Objective: To determine the effect the early childhood caries (ECC) has on quality of life (QOL) parameters of both children and their parents. Materials and Methods: A cross-sectional study was carried out in the Department of Pedodontics and Preventive Dentistry, Manipal College of Dental Sciences, Manipal, India. Clinical Setting: The study consisted of 500 children-parent pairs. The study was performed in Manipal and Bhubaneswar (250 children-parent pairs in each group), fulfilling the inclusion requirements of healthy children aged between 3 and 6 years old and children having ECC. The two groups were equally divided as follows: Group I - 250 child-parent pairs (Bhubaneswar) and Group II - 250 child-parent pairs (Manipal and Udupi). Interventions: This was a questionnaire-based study and the parents and their children were provided the questionnaires with various questions on QOL parameters. Questionnaires were validated in the respective local languages. Results: The data collected were analyzed using the SPSS (version 10.0) package. For assessing the internal consistency of the questionnaire, Cronbach's alfa test was used. To find the comparison between groups, Chi square test and "t" test were used. Conclusions: Oral health has a definite effect on the QOL of children. The most affected parameters by ECC were consumption of food and sleep in children, which significantly influence the parents. The questionnaire had good internal consistency in both Kannada and Oriya versions.
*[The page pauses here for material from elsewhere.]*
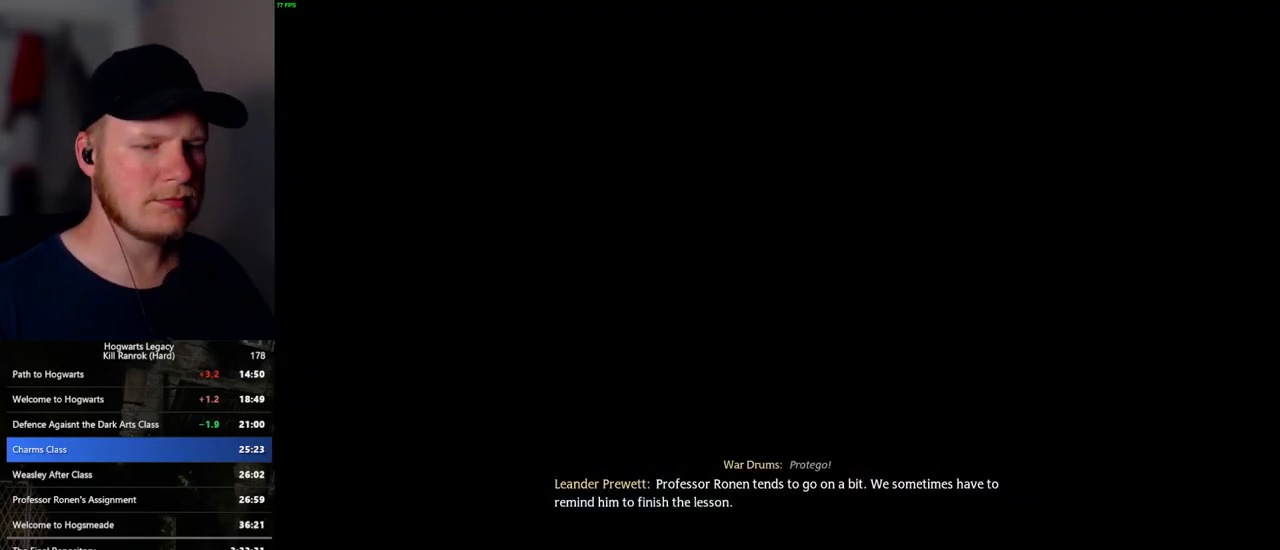
{"keys": ["q"], "mouse": [], "events": [[50, "q", "down"]]}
Keywords: Dental caries, early childhood caries, effect, oral health, quality of life


How to cite this article:
Acharya S, Tandon S. The effect of early childhood caries on the quality of life of children and their parents. Contemp Clin Dent 2011;2:98-101

How to cite this URL:
Acharya S, Tandon S. The effect of early childhood caries on the quality of life of children and their parents. Contemp Clin Dent [serial online] 2011 [cited 2019 Dec 12];2:98-101. Available from: http://www.contempclindent.org/text.asp?2011/2/2/98/83069


   Introduction Top


Pediatric patients differ from most adult patients in at least two significant ways. [1] First, they do not necessarily self-regulate their behavior concerning health promotion and health care. It is the primary caregiver's responsibility to take care of these needs. The second major difference between children and adults is the qualitative difference between the perceptions and assumptions of children and adults about the world and their experiences. Caries is the single most common chronic childhood disease. [2] If caries occurs before a child is 72 months old, it is referred to as early childhood caries (ECC). This relatively new term encompasses all dental caries occurring in the primary dentition of young children. In the past, this pattern was referred to as labial caries, caries of incisors, rampant caries, nursing bottle caries and baby bottle tooth decay. The term ECC is defined as the presence of one or more decayed (non-cavitated or cavitated lesions), missing (owing to caries) or filled surfaces in any primary tooth. [3] More recently, research started to demonstrate the impact of severe dental caries on child's quality of life (QOL). [4] This cross-sectional study was undertaken to assess both child's self-reported oral health-related QOL as well as parents perception of their child's oral health-related QOL. This is a one-of-its-kind study, in that it was for the first time that a study was conducted to determine the effect of ECC on QOL of both children and their parents.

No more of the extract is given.